> Robust statistics with p-values (not just min/max, compensation for multiple hypotheses, no Gaussian assumptions)
This is not included in the core of hyperfine, but we do have scripts to compute "advanced" statistics, and to perform t-tests here: https://github.com/sharkdp/hyperfine/tree/master/scripts
Please feel free to comment here if you think it should be included in hyperfine itself: https://github.com/sharkdp/hyperfine/issues/523
> Automatic isolation to the greatest extent possible (given appropriate permissions)
This sounds interesting. Please feel free to open a ticket if you have any ideas.
> Interleaved execution, in case something external changes mid-way.
Please see the discussion here: https://github.com/sharkdp/hyperfine/issues/21
> It just… runs things N times and then does a naïve average/min/max?

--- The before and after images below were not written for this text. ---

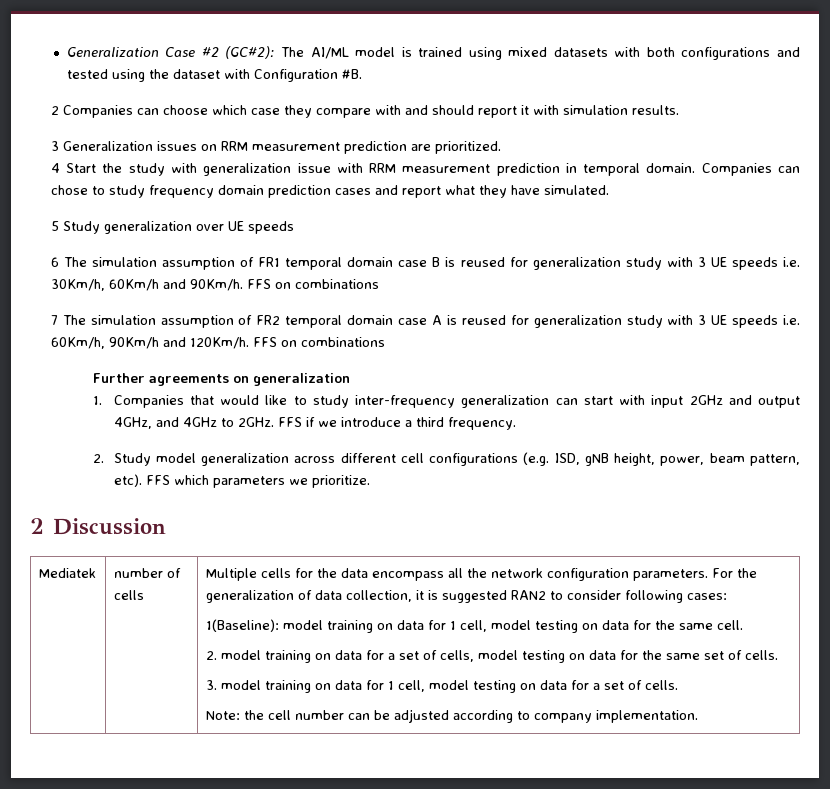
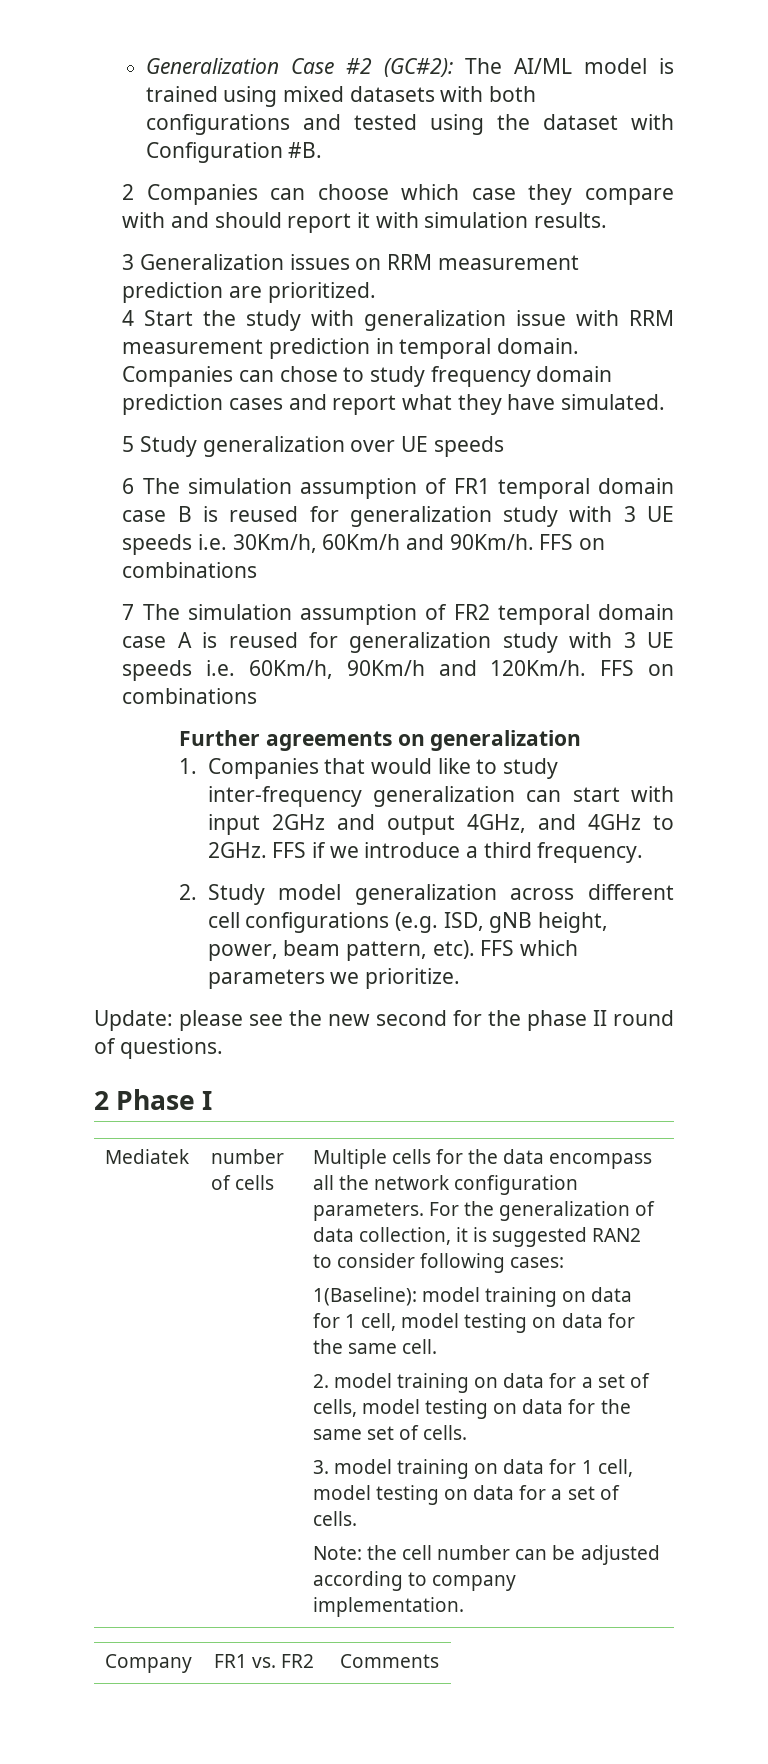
[30,518,166,535] // 2 Discussion -> [94,1010,674,1031] [94,1038,223,1059] [94,1089,213,1110] // Update: please see the new second for the phase II round of questions. // 2 Phase I
(698, 716) none -> [104,1654,192,1673] [213,1654,314,1668] [339,1654,439,1668] // Company | FR1 vs. FR2 | Comments

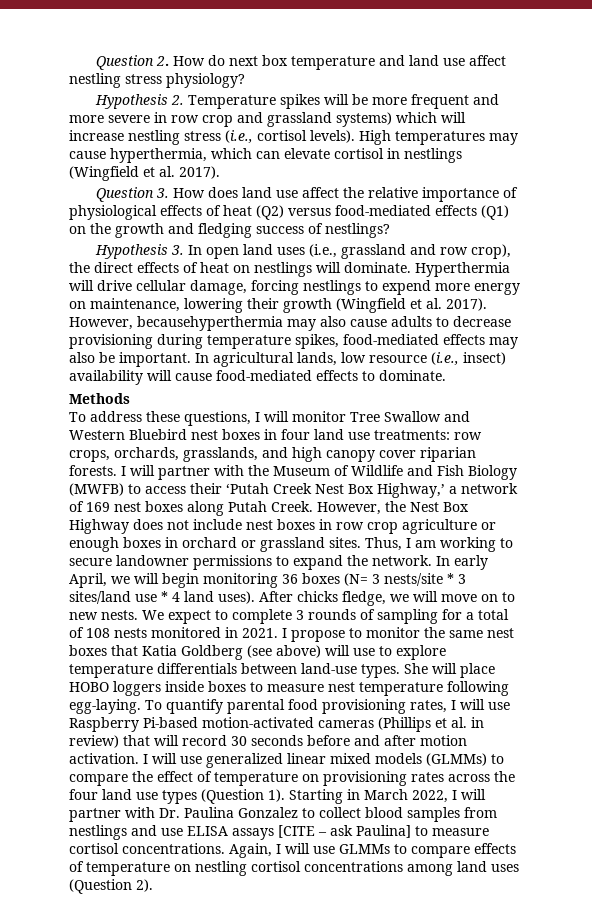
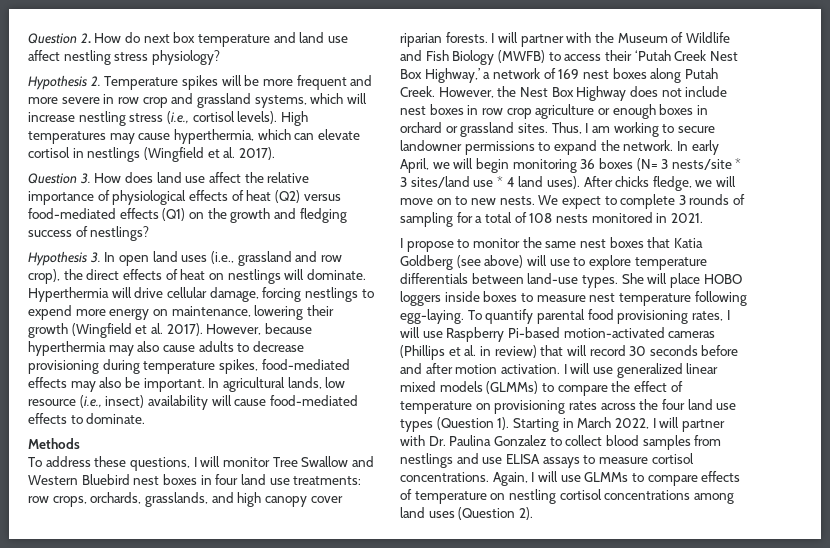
[336,112,392,127] systems) -> [254,95,307,108] systems,
[137,316,283,331] becausehyperthermia -> [264,323,312,334] [28,341,106,356] because hyperthermia
(278, 633) none -> (703, 218) //
[278,825,411,838] [CITE – ask Paulina] -> (580, 462) none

While there is nothing wrong with computing average/min/max, this is not all hyperfine does. We also compute modified Z-scores to detect outliers. We use that to issue warnings, if we think the mean value is influenced by them. We also warn if the first run of a command took significantly longer than the rest of the runs and suggest counter-measures.
Depending on the benchmark I do, I tend to look at either the `min` or the `mean`. If I need something more fine-grained, I export the results and use the scripts referenced above.
> At that rate, one could just as well use a shell script and eyeball the results.
Statistical analysis (which you can consider to be basic) is just one reason why I wrote hyperfine. The other reason is that I wanted to make benchmarking easy to use. I use warmup runs, preparation commands and parametrized benchmarks all the time. I also frequently use the Markdown export or the JSON export to generate graphs or histograms. This is my personal experience. If you are not interested in all of these features, you can obviously "just as well use a shell script".